Using load also explains why you had to remove the #lang line when you've used it -- when you load a file with a module definition, you get just that definition -- the module's. To actually use the things that the module provides, you'd also need to add a (require 'code_0). Yet another thing is that dropping the #lang line is usually a disaster since you're left without the necessary bindings for any reasonable piece of code -- but in your case, you required a whole language later on, which is how things continued to work, only with subtle differences.

So the second highlevel conclusion is to avoid load -- it's a bad tool. Also, avoid the scheme/load or racket/load languages unless you really know what they're doing and need that functionality.

Answer 2

The error you see assoc: not a proper list: {{0 . 0}} needs an explanation.

In the Racket language you can create immutable pairs with cons and mutable pairs with mcons. Normally in the Scheme language cons also creates immutable pairs - but since you have the lines

(require rnrs/base-6)
(require rnrs/mutable-pairs-6)

all the standard list functions are replaced with ones that create mutable ones.

Note that mutable and immutable pairs are two totally separate datatypes - even though they are both called pairs.

Somewhere in the system there are defined primitives, say, prim-mcons and prim-icons that create mutable and immutable pairs. The #lang scheme binds cons to prim-mcons and #lang racket binds cons to prim-icons.

This has an effect on all standard functions working on lists. The assoc from rnrs/mutable-pairs-6 expects a list made of mutable pairs, and the Racket assoc expects a list made of immutable pairs.
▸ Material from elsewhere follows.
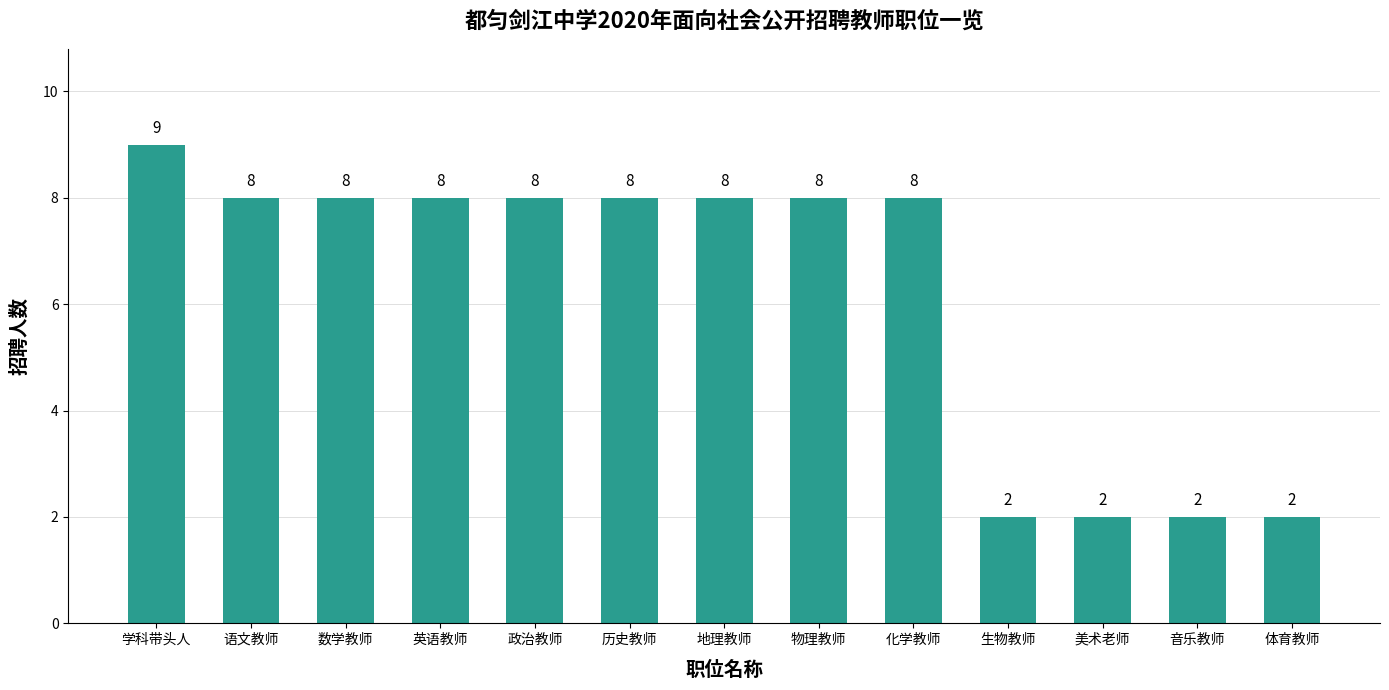

At which label does the data first exceed 8?

学科带头人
Hence the error.

How can one spot this? In the Racket language where you can use both mcons and cons the standard list operations creates lists with immutable pairs and the printer prints them using (...). Mutable pairs are printed with curly braces {...}.

The error

assoc: not a proper list: {{0 . 0}}

shows the association lists with curly braces. That means that the association list was created in the Scheme using mutable pairs.
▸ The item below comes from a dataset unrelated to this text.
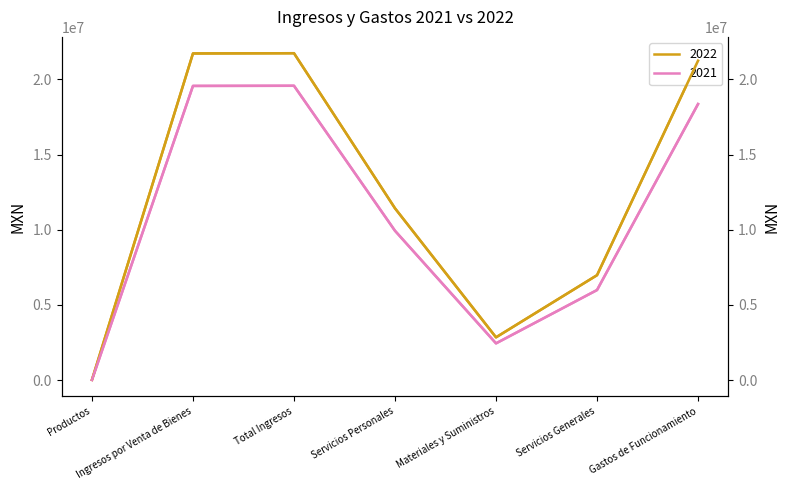

True or false: 2021 and 2022 cross at least once.

False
To fix your problem, you need to use the correct assoc. You can do that by adding the lines

(require rnrs/base-6)
(require rnrs/mutable-pairs-6)

to your second file as well.

Note: the #lang scheme language isn't one of the RnRS Schemes, but the dialect that Racket used before the project changed name.

Note 2: Why did Racket remove mutability from pairs in the first place? Well, in well-written Scheme code it is rare to see set-car! and set-cdr! in use. Having the guarantee that a pair is never mutated allows various optimizations that allow most programs to run faster (for one length can be implemented to use constant time). The choice was therefore made to make immutable pairs the standard and keep mutable pairs around for the those programs that absolutely need them.

Answer 3

I don't get any errors running your file in DrRacket. The file you load is probably the old file from the last question. That is the only logical conclusion since none of the files you list here use assoc but the old ones do.
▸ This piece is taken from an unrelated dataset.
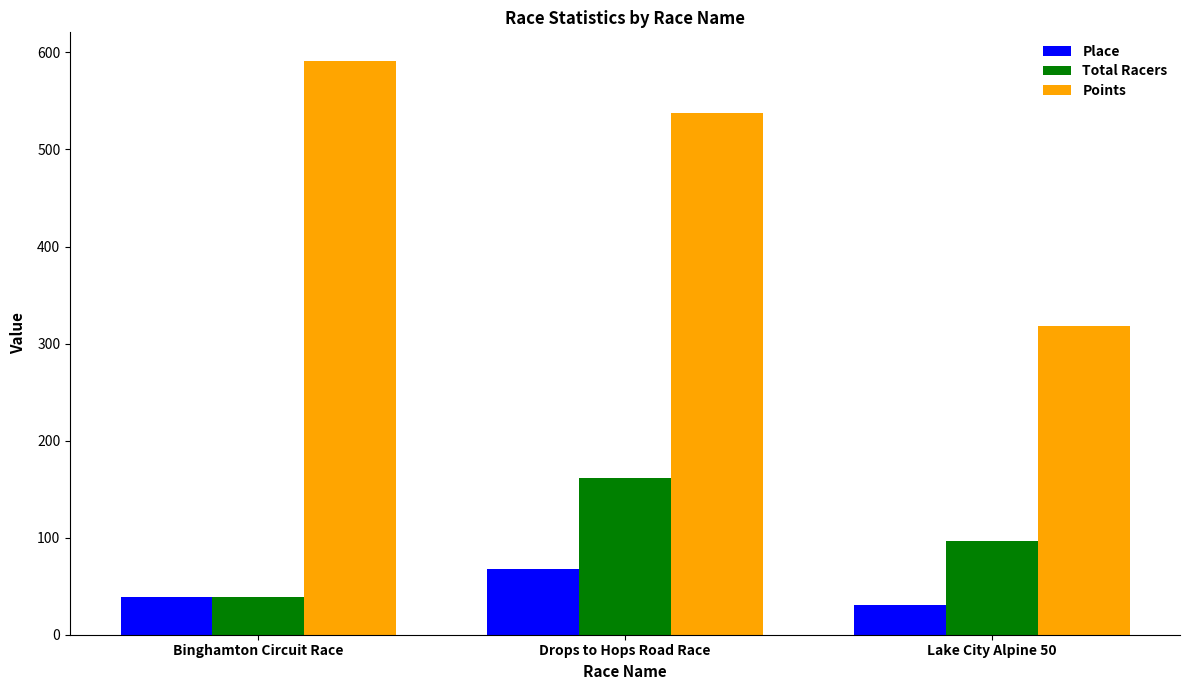

Which label corresponds to the largest value in the chart?

Binghamton Circuit Race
It's not advisable to blend Scheme and Racket. #lang scheme (or #!scheme) is the old name for what is #!racket today and it imports all symbols currently in #!racket and your require statements is in addition to that.

The libraries under rnrs are meant to be used by the R6RS language, thus the first line should be #!r6rs and instead of require you use (import (rnrs base) (rnrs mutable-pairs)). In R6RS you can import except some symbols. Eg. (import (except (rnrs base) cons)) does not import cons but everything else. I didn't use assoc since there is no assoc in (rnrs base) nor (rnrs mutable-pairs) so it was probably from #!scheme (#!racket)

If you plan to use your dictionary as a library you can make it a R6RS library and import it instead of using load.

Also notice that there is a SICP compatibility language in Racket as well. It's based on #!r5rs and most examples from the book works as well!